§ **Exercise instructions**
This exercise asks for the entries to be repeated exactly, without their images.

#### Dataset records ####

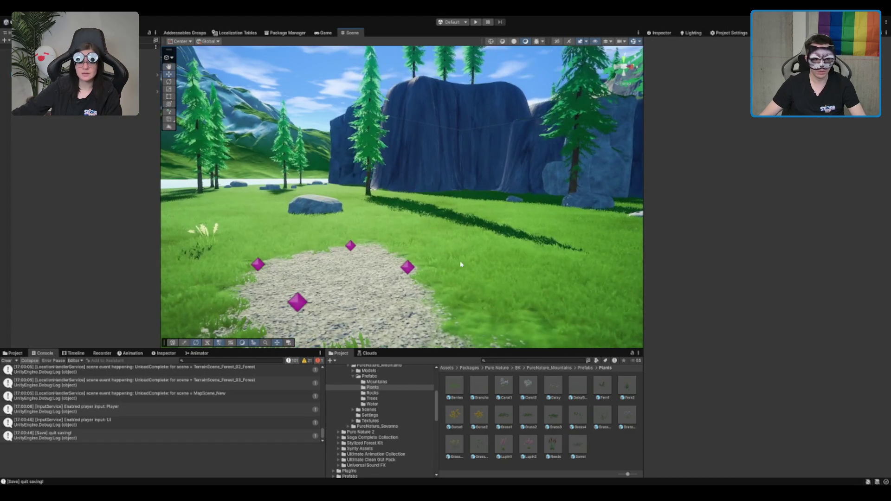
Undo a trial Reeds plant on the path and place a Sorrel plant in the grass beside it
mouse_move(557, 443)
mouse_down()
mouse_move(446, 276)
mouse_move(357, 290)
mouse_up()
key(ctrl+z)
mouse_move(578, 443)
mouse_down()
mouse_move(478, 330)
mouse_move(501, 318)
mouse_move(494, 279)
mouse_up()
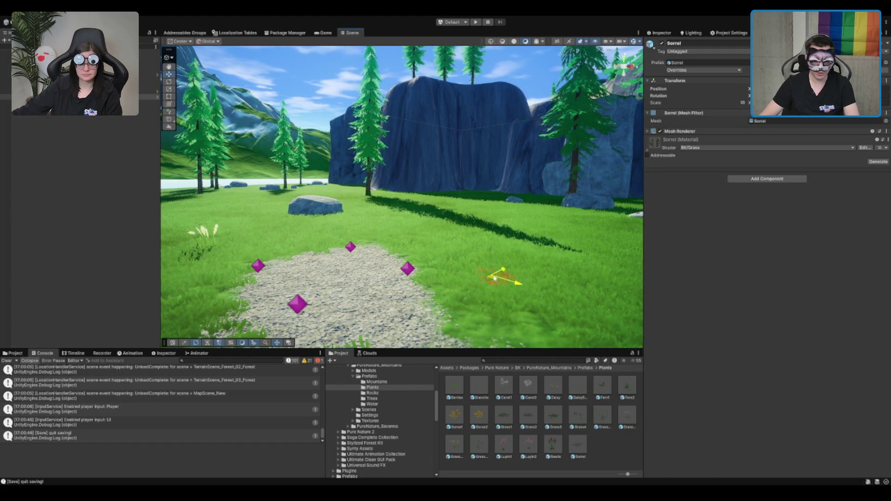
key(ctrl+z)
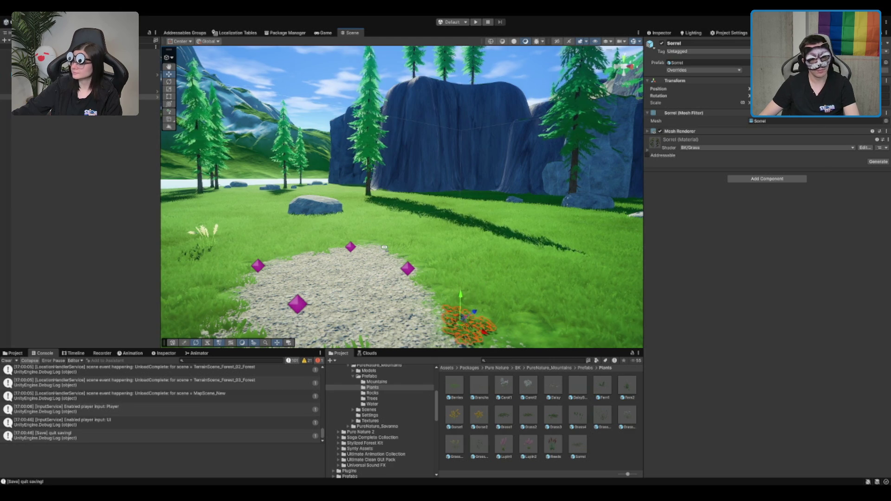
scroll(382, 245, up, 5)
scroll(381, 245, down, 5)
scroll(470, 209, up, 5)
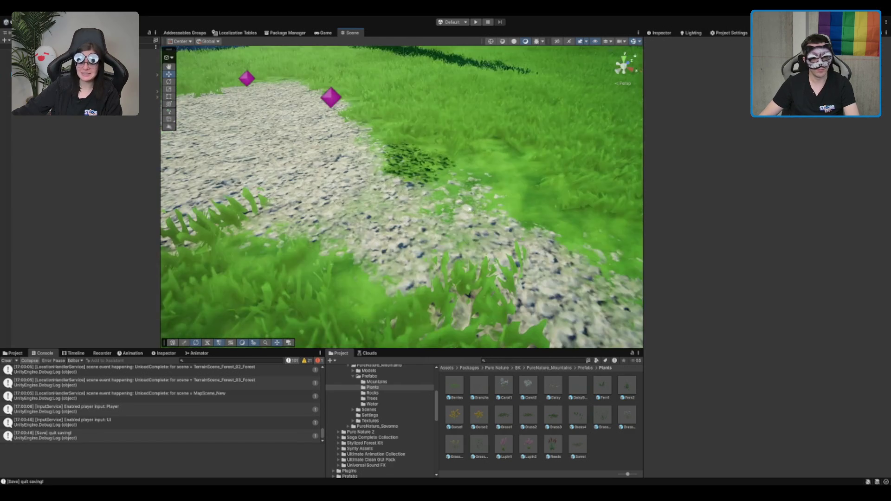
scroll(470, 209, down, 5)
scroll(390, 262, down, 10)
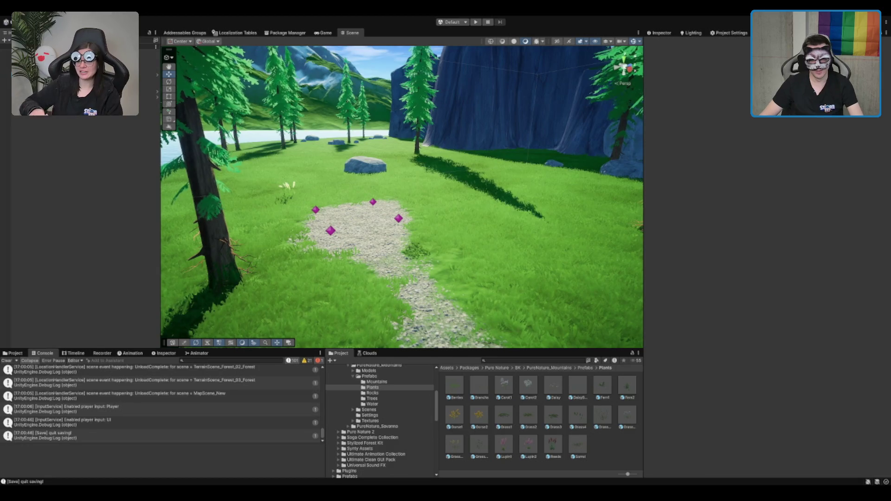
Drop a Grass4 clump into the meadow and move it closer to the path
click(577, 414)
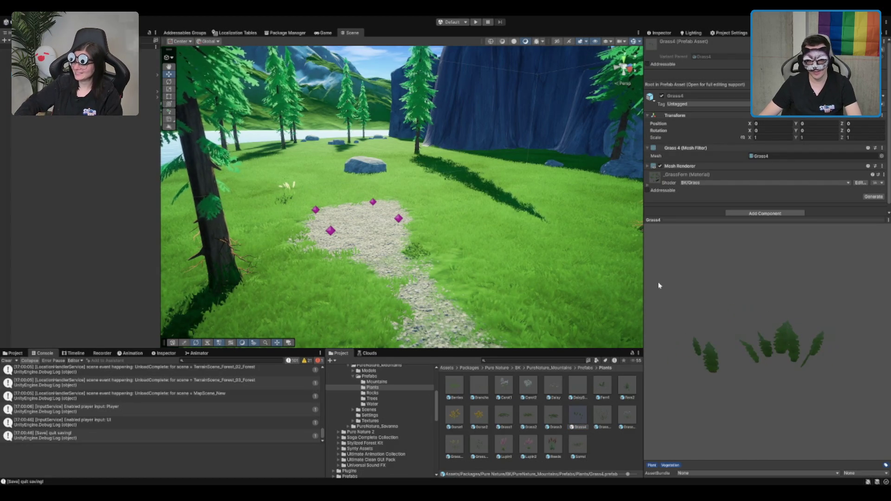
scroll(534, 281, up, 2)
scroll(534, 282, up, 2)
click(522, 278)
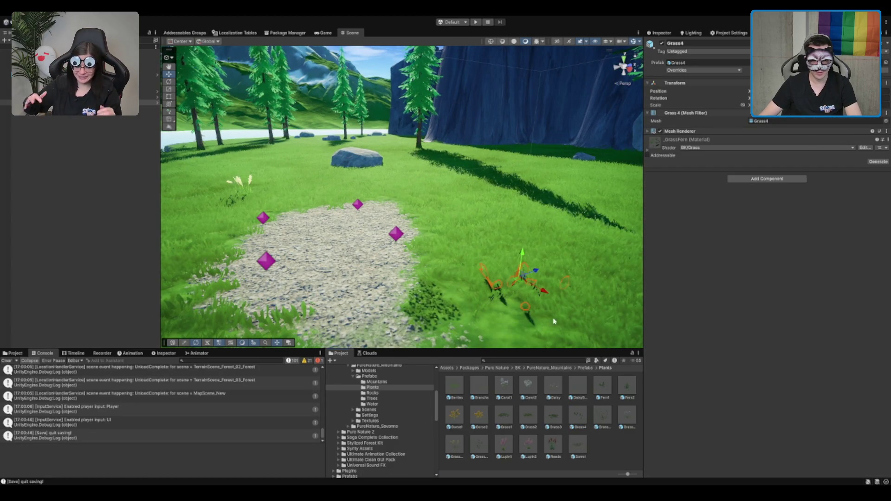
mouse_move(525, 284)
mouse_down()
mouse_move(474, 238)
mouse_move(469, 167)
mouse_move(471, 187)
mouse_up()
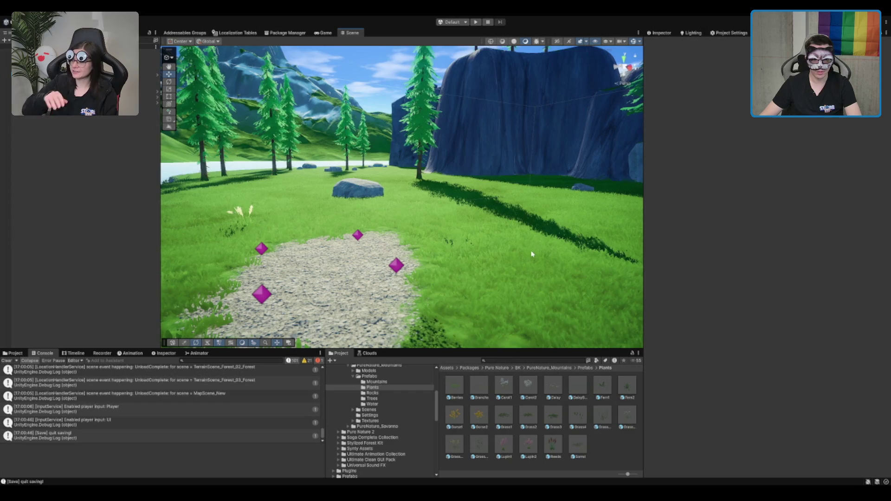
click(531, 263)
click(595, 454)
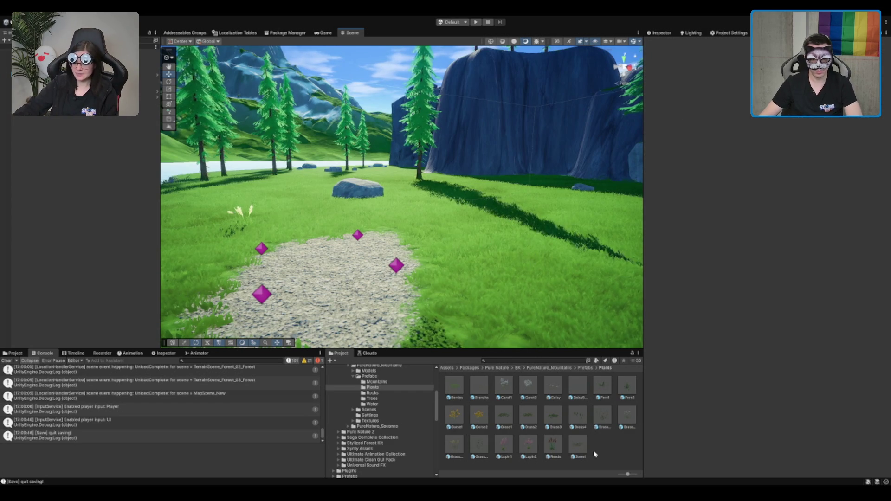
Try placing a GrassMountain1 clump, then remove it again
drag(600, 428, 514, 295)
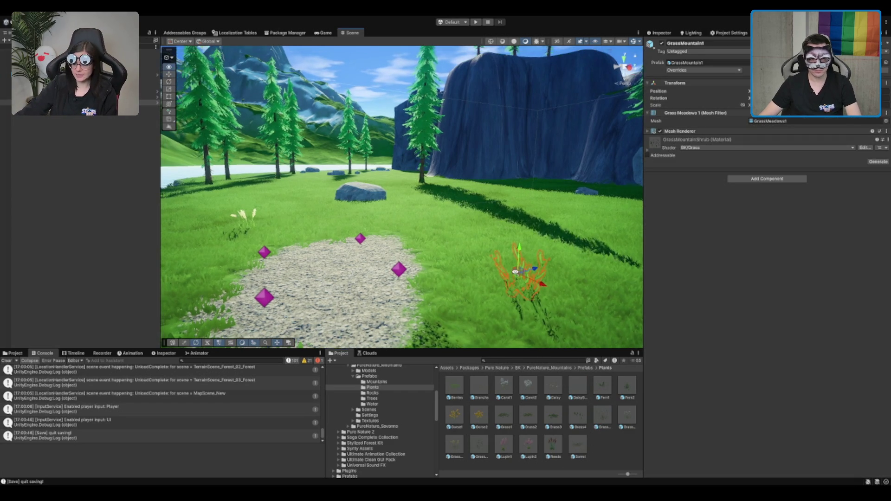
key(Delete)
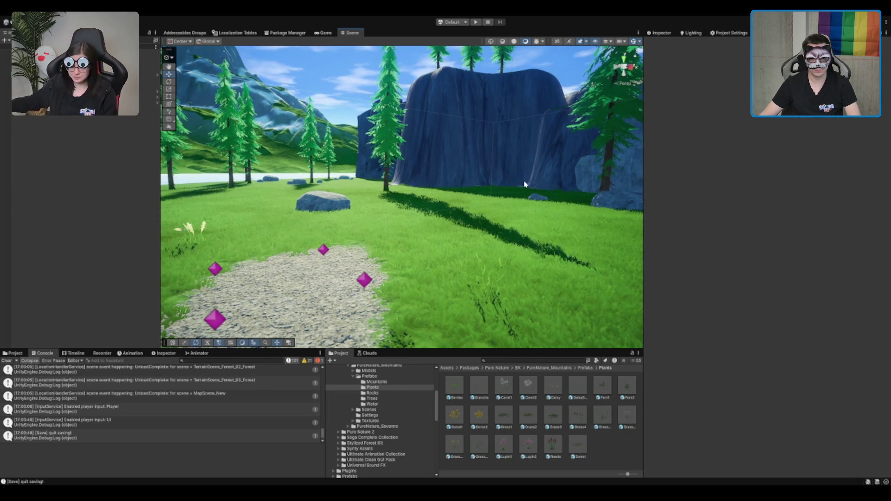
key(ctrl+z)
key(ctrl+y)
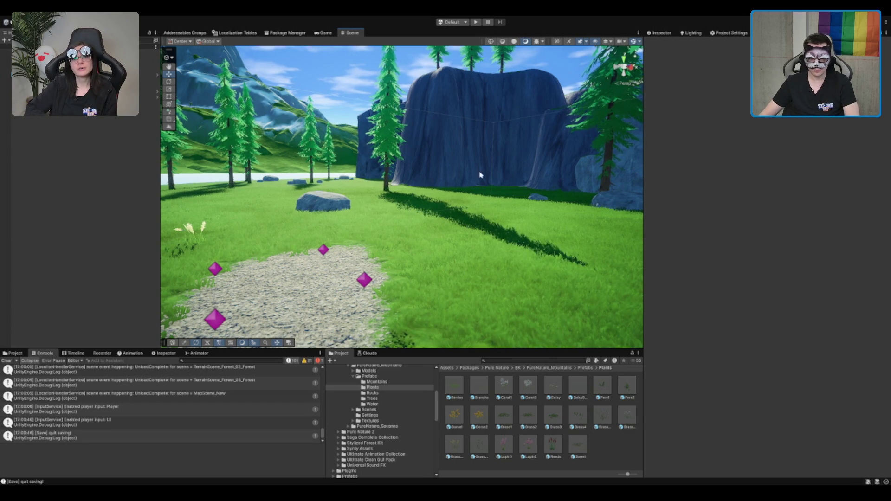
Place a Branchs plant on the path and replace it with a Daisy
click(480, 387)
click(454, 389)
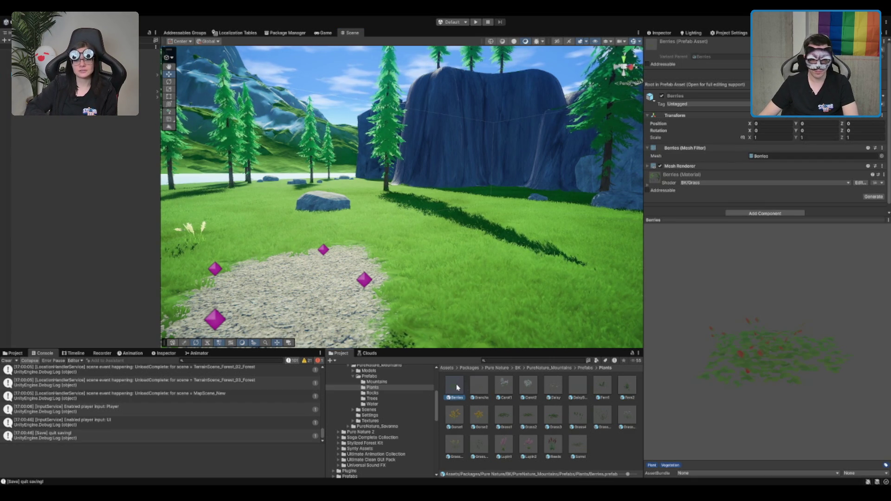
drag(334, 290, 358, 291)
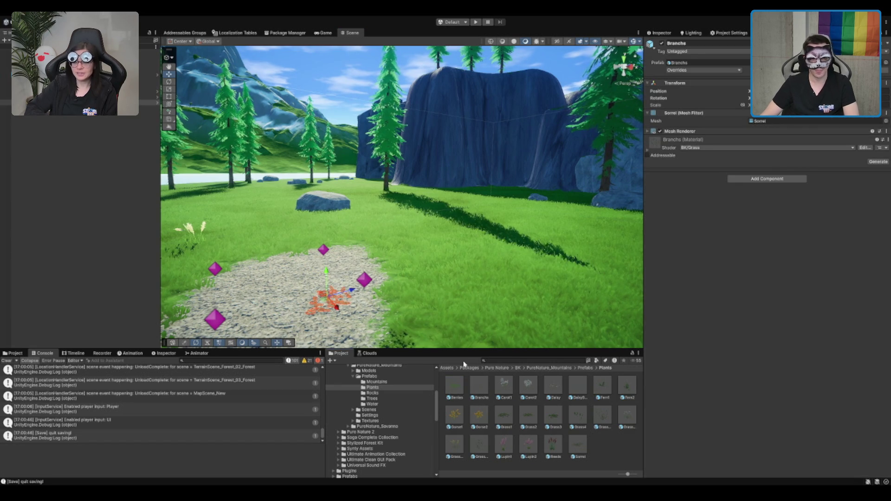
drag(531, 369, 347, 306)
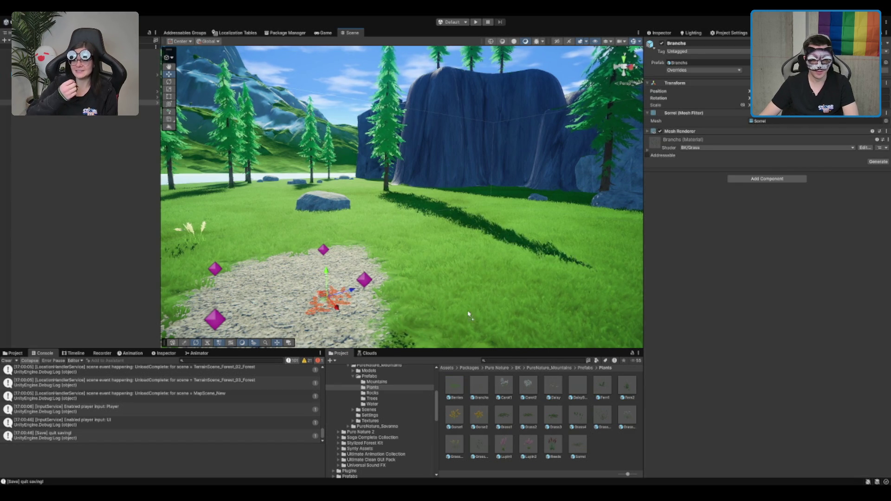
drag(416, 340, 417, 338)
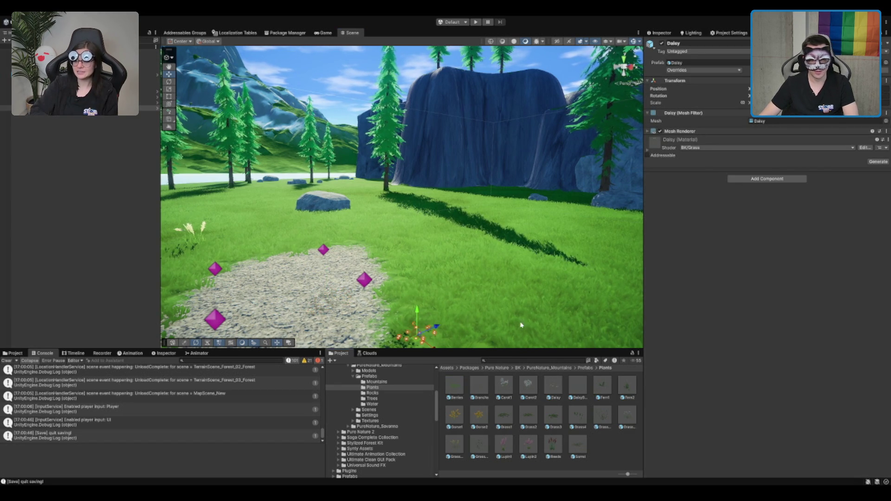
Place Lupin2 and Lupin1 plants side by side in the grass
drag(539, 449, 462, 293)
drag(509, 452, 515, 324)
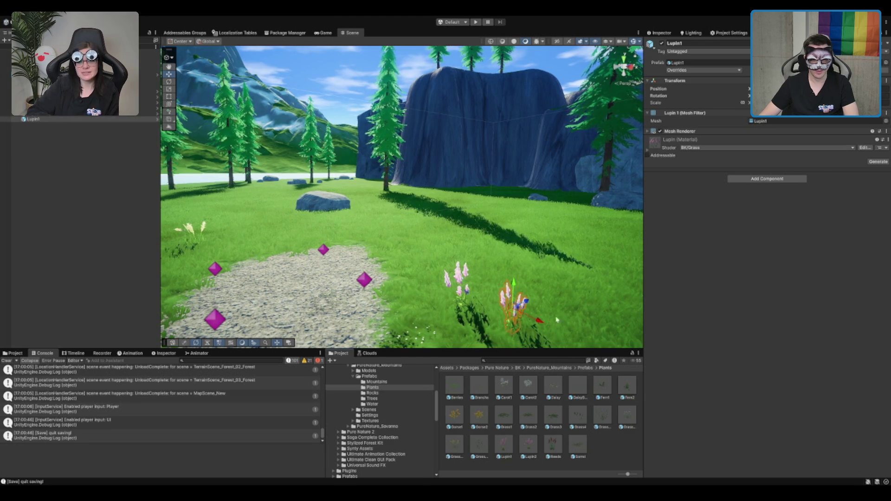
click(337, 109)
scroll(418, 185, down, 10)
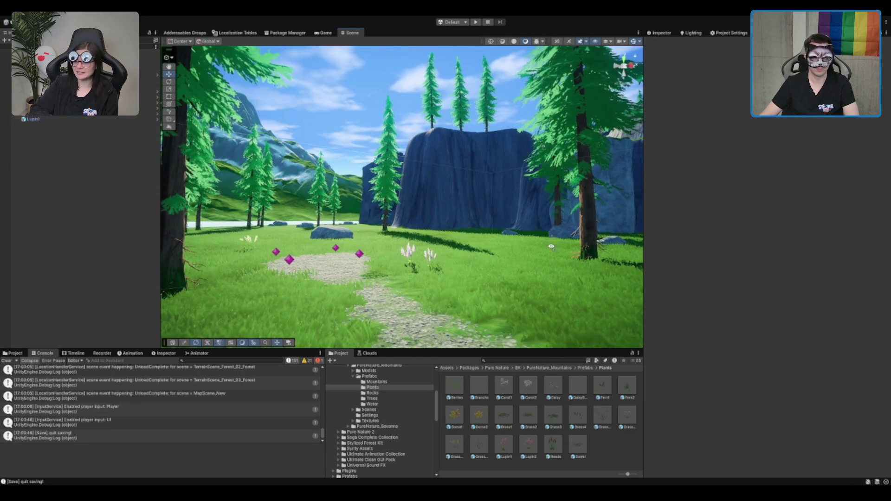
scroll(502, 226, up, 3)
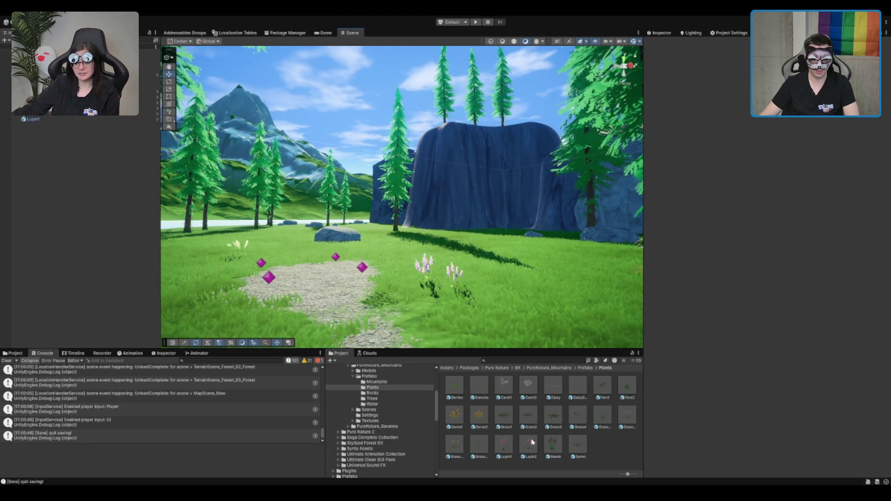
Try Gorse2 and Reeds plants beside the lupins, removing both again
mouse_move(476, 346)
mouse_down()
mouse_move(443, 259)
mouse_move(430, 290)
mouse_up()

####

§ **Answer space**
Undo a trial Reeds plant on the path and place a Sorrel plant in the grass beside it
mouse_move(557, 443)
mouse_down()
mouse_move(446, 276)
mouse_move(357, 290)
mouse_up()
key(ctrl+z)
mouse_move(578, 443)
mouse_down()
mouse_move(478, 330)
mouse_move(501, 318)
mouse_move(494, 279)
mouse_up()
key(ctrl+z)
scroll(382, 245, up, 5)
scroll(381, 245, down, 5)
scroll(470, 209, up, 5)
scroll(470, 209, down, 5)
scroll(390, 262, down, 10)
Drop a Grass4 clump into the meadow and move it closer to the path
click(577, 414)
scroll(534, 281, up, 2)
scroll(534, 282, up, 2)
click(522, 278)
mouse_move(525, 284)
mouse_down()
mouse_move(474, 238)
mouse_move(469, 167)
mouse_move(471, 187)
mouse_up()
click(531, 263)
click(595, 454)
Try placing a GrassMountain1 clump, then remove it again
drag(600, 428, 514, 295)
key(Delete)
key(ctrl+z)
key(ctrl+y)
Place a Branchs plant on the path and replace it with a Daisy
click(480, 387)
click(454, 389)
drag(334, 290, 358, 291)
drag(531, 369, 347, 306)
drag(416, 340, 417, 338)
Place Lupin2 and Lupin1 plants side by side in the grass
drag(539, 449, 462, 293)
drag(509, 452, 515, 324)
click(337, 109)
scroll(418, 185, down, 10)
scroll(502, 226, up, 3)
Try Gorse2 and Reeds plants beside the lupins, removing both again
mouse_move(476, 346)
mouse_down()
mouse_move(443, 259)
mouse_move(430, 290)
mouse_up()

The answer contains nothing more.